BEGIN SUPPLIED INFORMATION
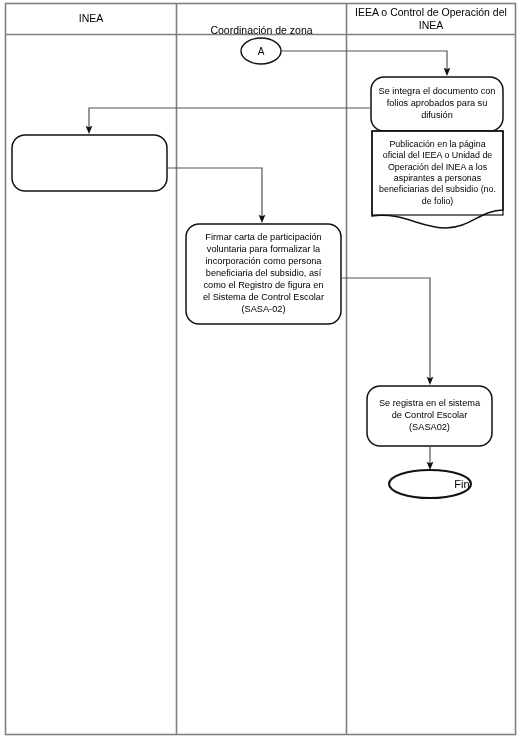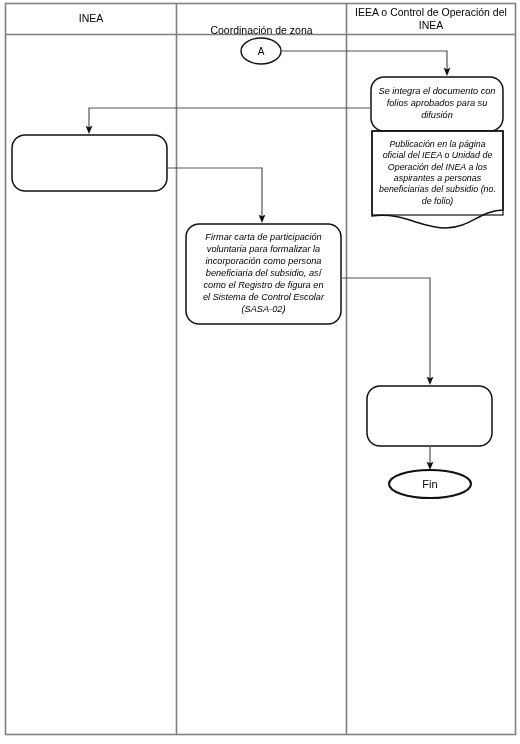--- a/index.html
+++ b/index.html
@@ -42,41 +42,41 @@
     position: absolute;
     display: flex;
     align-items: center;
     justify-content: flex-end;
     text-align: center;
     box-sizing: border-box;
     font-size: 9.2px;
     line-height: 1.3;
     color: #000;
     white-space: pre-line;
-    font-style: italic;
   }
   .node-text.tight {
     font-size: 8.9px;
     line-height: 1.28;
   }
   .conn-label {
     position: absolute;
     display: flex;
     align-items: center;
     justify-content: center;
     font-size: 10px;
     color: #000;
   }
   .term-label {
     position: absolute;
     display: flex;
     align-items: center;
     justify-content: center;
     font-size: 11px;
     color: #000;
+    padding-left: 32px;
   }
 </style>
 </head>
 <body>
 
 <div id="canvas">
 
   <svg id="swimlane-svg" viewBox="0 0 520 744">
     <defs>
       <marker id="arrow" markerWidth="9" markerHeight="9" refX="4.2" refY="3.2" orient="auto" markerUnits="strokeWidth">
@@ -163,18 +163,21 @@
 
   <div class="node-text tight" style="left:372px; top:132px; width:131px; height:82px; padding:0 7px;">
     <span>Publicación en la página oficial del IEEA o Unidad de Operación del INEA a los aspirantes a personas beneficiarias del subsidio (no. de folio)</span>
   </div>
 
 
   <div class="node-text" style="left:188px; top:225px; width:151px; height:98px; padding:0 11px;">
     <span>Firmar carta de participación voluntaria para formalizar la incorporación como persona beneficiaria del subsidio, así como el Registro de figura en el Sistema de Control Escolar (SASA-02)</span>
   </div>
 
+  <div class="node-text" style="left:369px; top:387px; width:121px; height:58px; padding:0 5px;">
+    <span>Se registra en el sistema de Control Escolar (SASA02)</span>
+  </div>
 
   <div class="term-label" style="left:390px; top:472px; width:80px; height:24px;">
     <span>Fin</span>
   </div>
 
 </div>
 
 </body></html>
END SUPPLIED INFORMATION
TASK:
All of the records above are to be copied exactly, minus the pictures.

EXERCISE RESULT:
--- a/index.html
+++ b/index.html
@@ -42,41 +42,41 @@
     position: absolute;
     display: flex;
     align-items: center;
     justify-content: flex-end;
     text-align: center;
     box-sizing: border-box;
     font-size: 9.2px;
     line-height: 1.3;
     color: #000;
     white-space: pre-line;
-    font-style: italic;
   }
   .node-text.tight {
     font-size: 8.9px;
     line-height: 1.28;
   }
   .conn-label {
     position: absolute;
     display: flex;
     align-items: center;
     justify-content: center;
     font-size: 10px;
     color: #000;
   }
   .term-label {
     position: absolute;
     display: flex;
     align-items: center;
     justify-content: center;
     font-size: 11px;
     color: #000;
+    padding-left: 32px;
   }
 </style>
 </head>
 <body>
 
 <div id="canvas">
 
   <svg id="swimlane-svg" viewBox="0 0 520 744">
     <defs>
       <marker id="arrow" markerWidth="9" markerHeight="9" refX="4.2" refY="3.2" orient="auto" markerUnits="strokeWidth">
@@ -163,18 +163,21 @@
 
   <div class="node-text tight" style="left:372px; top:132px; width:131px; height:82px; padding:0 7px;">
     <span>Publicación en la página oficial del IEEA o Unidad de Operación del INEA a los aspirantes a personas beneficiarias del subsidio (no. de folio)</span>
   </div>
 
 
   <div class="node-text" style="left:188px; top:225px; width:151px; height:98px; padding:0 11px;">
     <span>Firmar carta de participación voluntaria para formalizar la incorporación como persona beneficiaria del subsidio, así como el Registro de figura en el Sistema de Control Escolar (SASA-02)</span>
   </div>
 
+  <div class="node-text" style="left:369px; top:387px; width:121px; height:58px; padding:0 5px;">
+    <span>Se registra en el sistema de Control Escolar (SASA02)</span>
+  </div>
 
   <div class="term-label" style="left:390px; top:472px; width:80px; height:24px;">
     <span>Fin</span>
   </div>
 
 </div>
 
 </body></html>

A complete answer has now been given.